Friday, October 18, 2013

Settle into anime this fall with Spice and Wolf

Friends and readers often ask me for new anime recommendations, but the truth is that I'm a bit behind this year.

Attack on Titan is pretty great, but I haven't had the time to devote to it - mostly because I've been catching up on the classics like Spice and Wolf.  Many might wonder how a series from 2008 could qualify as classic, and it's a fair question, but Spice and Wolf establishes solid themes and characters which are rarely seen in anime - or television in general.

Set in a fantasy medieval world, Spice and Wolf isn't a swords & elves anime slash-'em-up.  In fact, the main character Kraft Lawrence can barely hold a sword - he's a young and ambitious spice merchant who's trying to turn a tidy profit and dreams of one day opening up a shop of his own where he can charge people a fair price for quality goods.

Early on his journey, he meets a personification of a forgotten pagan harvest deity named Holo who's having a rough time of things.  She quickly convinces Lawrence to help her head back to her homeland far in the north where she hasn't been made obsolete by the church.

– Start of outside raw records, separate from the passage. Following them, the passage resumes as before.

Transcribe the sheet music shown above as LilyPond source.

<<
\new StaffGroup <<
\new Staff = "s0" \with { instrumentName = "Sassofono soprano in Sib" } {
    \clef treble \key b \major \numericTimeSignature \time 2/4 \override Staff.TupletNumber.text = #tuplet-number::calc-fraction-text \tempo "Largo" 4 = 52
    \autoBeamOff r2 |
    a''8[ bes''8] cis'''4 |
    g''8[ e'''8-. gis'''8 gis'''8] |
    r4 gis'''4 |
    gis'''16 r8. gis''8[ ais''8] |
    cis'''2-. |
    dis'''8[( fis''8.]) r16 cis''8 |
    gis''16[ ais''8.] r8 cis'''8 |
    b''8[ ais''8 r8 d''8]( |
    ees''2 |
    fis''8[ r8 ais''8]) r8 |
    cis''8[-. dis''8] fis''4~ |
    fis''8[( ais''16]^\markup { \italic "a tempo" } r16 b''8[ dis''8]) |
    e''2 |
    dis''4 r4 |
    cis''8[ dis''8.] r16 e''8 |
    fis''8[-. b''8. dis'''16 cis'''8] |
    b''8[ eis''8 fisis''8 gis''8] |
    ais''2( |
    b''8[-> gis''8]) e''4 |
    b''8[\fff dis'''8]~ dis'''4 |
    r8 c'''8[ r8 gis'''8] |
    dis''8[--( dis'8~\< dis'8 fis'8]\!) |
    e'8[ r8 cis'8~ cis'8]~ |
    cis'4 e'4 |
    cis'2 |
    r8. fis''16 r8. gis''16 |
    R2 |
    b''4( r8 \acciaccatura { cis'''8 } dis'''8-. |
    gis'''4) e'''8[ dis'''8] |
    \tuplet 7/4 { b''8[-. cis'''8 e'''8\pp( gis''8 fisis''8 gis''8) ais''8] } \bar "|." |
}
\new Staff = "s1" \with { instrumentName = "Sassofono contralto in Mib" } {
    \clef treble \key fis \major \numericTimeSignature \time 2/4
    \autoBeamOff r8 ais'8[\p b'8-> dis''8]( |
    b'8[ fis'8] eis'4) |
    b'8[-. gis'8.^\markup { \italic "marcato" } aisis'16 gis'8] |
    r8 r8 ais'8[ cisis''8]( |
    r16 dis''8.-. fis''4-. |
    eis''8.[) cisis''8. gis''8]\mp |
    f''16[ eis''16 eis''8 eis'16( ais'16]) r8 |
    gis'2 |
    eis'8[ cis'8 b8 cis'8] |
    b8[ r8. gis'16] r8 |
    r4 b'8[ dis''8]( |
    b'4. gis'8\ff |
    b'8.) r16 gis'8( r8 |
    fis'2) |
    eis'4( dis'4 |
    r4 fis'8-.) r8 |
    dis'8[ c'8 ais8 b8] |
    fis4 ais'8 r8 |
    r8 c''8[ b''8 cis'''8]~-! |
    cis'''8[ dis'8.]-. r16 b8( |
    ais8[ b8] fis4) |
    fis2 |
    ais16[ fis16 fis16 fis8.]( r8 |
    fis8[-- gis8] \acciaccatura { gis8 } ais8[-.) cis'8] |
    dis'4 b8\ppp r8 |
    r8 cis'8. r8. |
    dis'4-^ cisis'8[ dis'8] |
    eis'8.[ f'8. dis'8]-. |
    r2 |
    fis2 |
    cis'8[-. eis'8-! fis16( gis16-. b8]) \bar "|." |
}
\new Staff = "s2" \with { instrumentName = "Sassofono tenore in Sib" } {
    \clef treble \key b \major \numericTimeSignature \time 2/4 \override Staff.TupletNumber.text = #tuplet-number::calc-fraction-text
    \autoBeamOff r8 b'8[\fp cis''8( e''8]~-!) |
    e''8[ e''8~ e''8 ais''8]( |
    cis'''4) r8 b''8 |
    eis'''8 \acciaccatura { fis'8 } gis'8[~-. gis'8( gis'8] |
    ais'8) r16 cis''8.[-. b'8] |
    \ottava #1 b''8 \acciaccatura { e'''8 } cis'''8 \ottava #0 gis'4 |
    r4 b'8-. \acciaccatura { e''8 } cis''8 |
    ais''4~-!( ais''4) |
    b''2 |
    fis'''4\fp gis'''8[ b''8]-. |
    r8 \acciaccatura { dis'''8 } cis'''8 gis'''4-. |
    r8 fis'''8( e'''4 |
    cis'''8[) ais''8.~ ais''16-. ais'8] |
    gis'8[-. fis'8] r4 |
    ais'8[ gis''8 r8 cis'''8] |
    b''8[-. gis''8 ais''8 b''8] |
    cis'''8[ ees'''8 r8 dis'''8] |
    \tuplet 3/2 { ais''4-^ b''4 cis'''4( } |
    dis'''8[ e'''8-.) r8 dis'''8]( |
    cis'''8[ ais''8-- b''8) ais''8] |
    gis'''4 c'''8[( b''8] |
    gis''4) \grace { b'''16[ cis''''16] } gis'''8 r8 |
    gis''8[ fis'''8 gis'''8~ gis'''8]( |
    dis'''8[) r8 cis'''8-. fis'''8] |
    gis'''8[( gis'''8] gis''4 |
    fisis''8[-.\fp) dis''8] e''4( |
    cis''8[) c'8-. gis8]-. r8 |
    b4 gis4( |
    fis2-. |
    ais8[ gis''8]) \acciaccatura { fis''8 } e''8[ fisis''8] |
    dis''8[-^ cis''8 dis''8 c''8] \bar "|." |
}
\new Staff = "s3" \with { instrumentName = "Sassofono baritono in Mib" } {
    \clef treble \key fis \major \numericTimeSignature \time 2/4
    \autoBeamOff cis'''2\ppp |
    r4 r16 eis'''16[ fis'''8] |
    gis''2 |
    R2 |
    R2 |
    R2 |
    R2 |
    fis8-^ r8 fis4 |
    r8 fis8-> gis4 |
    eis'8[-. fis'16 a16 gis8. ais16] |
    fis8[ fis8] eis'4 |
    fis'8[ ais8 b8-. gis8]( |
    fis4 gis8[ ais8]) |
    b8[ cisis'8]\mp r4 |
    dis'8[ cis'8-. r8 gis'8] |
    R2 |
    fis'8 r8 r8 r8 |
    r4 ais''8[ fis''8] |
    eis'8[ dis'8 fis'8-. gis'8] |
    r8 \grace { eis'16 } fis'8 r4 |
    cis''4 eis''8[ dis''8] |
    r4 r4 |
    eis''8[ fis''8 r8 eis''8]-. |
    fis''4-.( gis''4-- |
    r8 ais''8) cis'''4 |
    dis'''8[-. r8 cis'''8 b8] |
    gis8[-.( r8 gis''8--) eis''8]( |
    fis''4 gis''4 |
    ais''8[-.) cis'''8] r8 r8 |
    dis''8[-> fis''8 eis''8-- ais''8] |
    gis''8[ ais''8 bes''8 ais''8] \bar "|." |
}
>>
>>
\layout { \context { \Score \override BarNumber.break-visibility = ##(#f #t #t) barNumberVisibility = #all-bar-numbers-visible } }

The journey Holo and Lawrence face isn't an easy one, however, and there are plenty of obstacles in their path... but they're obstacles that to a cerebral team can reasonably overcome, like disingenuous guild masters and rival merchants looking to take advantage of Lawrence's trusting nature.

Also, there's the church - which as it turns out, isn't too keen on a pagan goddess-turned-wolfgirl stalking around their lands.

Spice and Wolf isn't a series to watch if you're expecting a lot of action scenes or tense, dramatic developments.  It's an anime to watch as you settle down on the couch with a glass of hot apple cider or spiced wine when you're free to devote all of your attention to it.

The relationship between Lawrence and Holo quickly becomes the focus of the show as the two unlikely traveling companions learn that they have more to offer to one another than they initially expected.  In dealing with the human world, Holo learns a great deal about humility and the greed of mankind while Lawrence learns that it's sometimes ok to set aside the merchant's scales and dreams of life when you find someone worth spending your time with.

It's the sort of anime that will appeal to fans of honest, deep romances and attention-focused roleplaying game players alike.  There's never a huge battle with bands of brigands, but the amount of sheer detail you get to see in the world of Spice and Wolf is absolutely amazing.

One word of caution bears mentioning - while it's in no means reliant on fan service, Holo does get naked.  A lot.  But it's handled in an artistic manner and is never sexualized in an ecchi or immature manner.  Taken for who and what she is (a millennia old nature spirit) her lack of clothing makes sense - as does Lawrence's prudishness around her oft-unclothed form.

This shouldn't dissuade you from checking Spice and Wolf out, however.  It follows the manga very closely, and shows a keen understanding of medieval economics and interpersonal relationships.  It's a rare anime, and one that's perfectly suited for autumn viewing.

The first season of Spice and Wolf *used* to be on Netflix, but can now be found on hulu.  Thankfully, Netflix finally got around to posting the second season - Spice and Wolf II - although there's no telling how long they'll have the license for, so snatch up the 12 episodes of the first season quickly before tackling the second dozen on Netflix.